Однако самой важной, на наш взгляд, заслугой Брекера перед немецкой и швейцарской литературой явилась разработка человеческого характера. Писатель не прочь проповедовать христианское благочестие, без лицемерия следуя Нагорной проповеди. Но вместе с тем он не то чтобы снисходителен к порокам — он принимает людей такими, какие они есть. Так же он относится и к себе, осознавая противоречивость своей натуры и страдая от этого, но понимая или интуитивно чувствуя, что в этом и состоит человеческое качество души. Эта манера смотреть на людей придает «Истории жизни» особую прелесть истинности, достоверность и, если можно так сказать, стереоскопичность точки зрения, не совсем обычную для европейской литературы XVIII в. Кроме того, позиция автора выражает некую возвышенную, мужественную доброту, которая искупает и отдельные длинноты повествования, и шероховатости слога.

Взглянем на портреты людей, созданные Брекером. Так, жена его — Заломе (собственно, Саломея), некрасивая, не особенно любимая («сопостельница», «домашний крест», «Ксантиппа», как он ее иронически называет в дневнике), с тяжелым характером, оказывается в то же время надежной хозяйкой дома, искренне преданной своему семейному долгу. Товарищ Брекера по бегству из прусской армии Генрих Бахман — вздорный бездельник, но он странным образом небезразличен писателю, потому, очевидно, что в молодые годы был его спутником в скитаниях. Геснер, Фюссли, Лафатер — умные, любезные господа, светочи знаний для него, простого крестьянина, но все-таки они — «господа», не его поля ягоды, и он имеет право относиться к ним несколько отчужденно и критически, как и к «физиогномике» Лафатера. Подружка юности — Анхен Лютхольд предала его любовь, но он жалеет ее, и благодарен ей, и ценит свое к ней чувство.

И наконец, самая выразительная фигура среди брекеровских персонажей — легкомысленный прусский лейтенант-вербовщик Маркони. Это он цинично перекупил у мошенников, земляков Брекера, простодушного парня, которого они уломали отправиться в Шафгаузен на заработки. И не менее подло, обманом, превратил его потом из своего наемного слуги-денщика в солдата. Брекер не скрывает этой низости прусского (или, как тот сам утверждал, польского) дворянина, но и не обличает своего бывшего хозяина. Он видит и показывает и его грубость, и мотовство, и — по временам — искреннюю доброту и благодушие. Этот характер, заурядный в своем эгоизме и одновременно подкупающий своей полной естественностью и проблесками человечности, приближается к созданиям литературы XIX в. (такого же типа, например, характер ротмистра Минского в «Станционном смотрителе» Пушкина). Мы вправе назвать эту манеру реалистической и психологической и предположить, что у Брекера она подкрепляется столь обожаемым им Шекспиром, но заложена она была, без сомнения, в даре Брекера видеть людей.

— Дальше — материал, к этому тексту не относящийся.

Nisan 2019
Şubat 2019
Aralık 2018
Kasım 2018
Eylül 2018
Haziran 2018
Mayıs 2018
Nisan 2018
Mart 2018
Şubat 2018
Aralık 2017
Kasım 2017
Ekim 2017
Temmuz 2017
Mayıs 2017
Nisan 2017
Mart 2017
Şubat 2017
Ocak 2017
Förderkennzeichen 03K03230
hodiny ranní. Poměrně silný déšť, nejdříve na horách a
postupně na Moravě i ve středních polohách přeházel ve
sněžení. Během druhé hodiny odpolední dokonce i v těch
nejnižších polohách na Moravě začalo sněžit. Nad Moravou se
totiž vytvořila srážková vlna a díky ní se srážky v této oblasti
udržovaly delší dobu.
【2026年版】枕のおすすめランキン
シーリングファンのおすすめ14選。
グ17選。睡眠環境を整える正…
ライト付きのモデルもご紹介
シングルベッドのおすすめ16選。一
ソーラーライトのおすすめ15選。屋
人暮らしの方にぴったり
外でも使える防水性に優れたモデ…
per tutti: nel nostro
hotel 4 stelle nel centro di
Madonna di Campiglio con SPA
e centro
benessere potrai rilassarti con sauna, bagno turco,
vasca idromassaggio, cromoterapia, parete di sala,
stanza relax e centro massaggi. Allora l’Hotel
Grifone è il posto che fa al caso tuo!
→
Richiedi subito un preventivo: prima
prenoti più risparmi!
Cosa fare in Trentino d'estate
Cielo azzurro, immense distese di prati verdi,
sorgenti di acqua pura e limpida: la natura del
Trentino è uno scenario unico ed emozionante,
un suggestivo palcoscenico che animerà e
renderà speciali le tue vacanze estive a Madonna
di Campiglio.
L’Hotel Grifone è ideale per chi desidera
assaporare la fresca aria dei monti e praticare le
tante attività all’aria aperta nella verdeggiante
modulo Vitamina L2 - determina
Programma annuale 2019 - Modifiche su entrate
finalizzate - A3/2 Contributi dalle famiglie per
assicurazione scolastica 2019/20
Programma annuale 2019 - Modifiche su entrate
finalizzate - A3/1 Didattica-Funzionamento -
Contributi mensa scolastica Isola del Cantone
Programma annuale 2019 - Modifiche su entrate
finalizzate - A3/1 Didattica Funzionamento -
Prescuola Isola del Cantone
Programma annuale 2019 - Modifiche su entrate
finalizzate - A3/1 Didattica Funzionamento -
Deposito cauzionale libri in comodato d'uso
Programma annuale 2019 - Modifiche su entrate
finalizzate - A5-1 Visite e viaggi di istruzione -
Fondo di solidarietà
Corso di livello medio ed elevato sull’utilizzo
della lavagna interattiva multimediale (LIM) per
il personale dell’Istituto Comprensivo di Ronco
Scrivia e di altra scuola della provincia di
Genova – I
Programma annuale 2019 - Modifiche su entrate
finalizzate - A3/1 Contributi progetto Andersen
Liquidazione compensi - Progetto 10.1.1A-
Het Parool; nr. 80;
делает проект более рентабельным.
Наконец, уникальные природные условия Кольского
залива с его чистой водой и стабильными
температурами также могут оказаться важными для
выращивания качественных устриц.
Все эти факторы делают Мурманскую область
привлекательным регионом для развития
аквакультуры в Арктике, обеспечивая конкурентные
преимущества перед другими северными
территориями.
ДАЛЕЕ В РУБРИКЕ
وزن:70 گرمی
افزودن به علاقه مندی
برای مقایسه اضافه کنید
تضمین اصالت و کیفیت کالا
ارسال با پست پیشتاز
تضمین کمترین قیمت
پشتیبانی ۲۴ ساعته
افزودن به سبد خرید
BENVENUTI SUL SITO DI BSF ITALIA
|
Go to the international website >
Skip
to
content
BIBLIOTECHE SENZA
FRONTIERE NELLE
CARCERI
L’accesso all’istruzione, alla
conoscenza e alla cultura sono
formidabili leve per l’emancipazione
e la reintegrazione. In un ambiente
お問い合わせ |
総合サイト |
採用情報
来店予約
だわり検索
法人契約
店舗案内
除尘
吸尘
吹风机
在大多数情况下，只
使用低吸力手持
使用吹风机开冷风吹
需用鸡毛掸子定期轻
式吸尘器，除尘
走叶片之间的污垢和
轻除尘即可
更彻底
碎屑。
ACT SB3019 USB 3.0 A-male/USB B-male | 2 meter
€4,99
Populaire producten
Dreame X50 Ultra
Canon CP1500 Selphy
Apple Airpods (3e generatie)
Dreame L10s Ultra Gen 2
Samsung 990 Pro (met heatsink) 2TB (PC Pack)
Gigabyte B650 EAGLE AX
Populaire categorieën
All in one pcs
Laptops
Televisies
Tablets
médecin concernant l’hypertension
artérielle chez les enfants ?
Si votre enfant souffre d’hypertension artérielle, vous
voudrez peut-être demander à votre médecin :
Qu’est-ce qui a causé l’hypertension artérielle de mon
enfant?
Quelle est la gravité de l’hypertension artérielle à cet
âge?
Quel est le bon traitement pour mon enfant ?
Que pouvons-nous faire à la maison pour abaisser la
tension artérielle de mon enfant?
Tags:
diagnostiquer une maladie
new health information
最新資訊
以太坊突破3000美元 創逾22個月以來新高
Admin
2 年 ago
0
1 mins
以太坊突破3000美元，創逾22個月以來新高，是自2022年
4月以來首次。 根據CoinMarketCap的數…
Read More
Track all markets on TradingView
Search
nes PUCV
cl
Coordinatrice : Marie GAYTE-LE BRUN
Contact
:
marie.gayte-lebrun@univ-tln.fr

Таким же образом швейцарский писатель смотрел на современность. Революция для него — столь же неоднозначное событие, как и человеческий характер. Своим крестьянским и христианским внутренним опытом Брекер постигает весь ее ужас, так как она несет в Альпы кровь, смерть, оккупацию, раздор, предательство. Но она несет и свободу — и Брекер видит это не менее ясно, чем лучшие умы его времени. И в этой свободе самое ценное ядро — подтверждение свободы человеческого духа, своей личной свободы. «Внезапно обнаружились таинственные глубины внутренней жизни индивида. Это открытие воспринималось как более значительное, чем открытие Америки. У всех на уме и на устах было одно: освобождение личности».[563]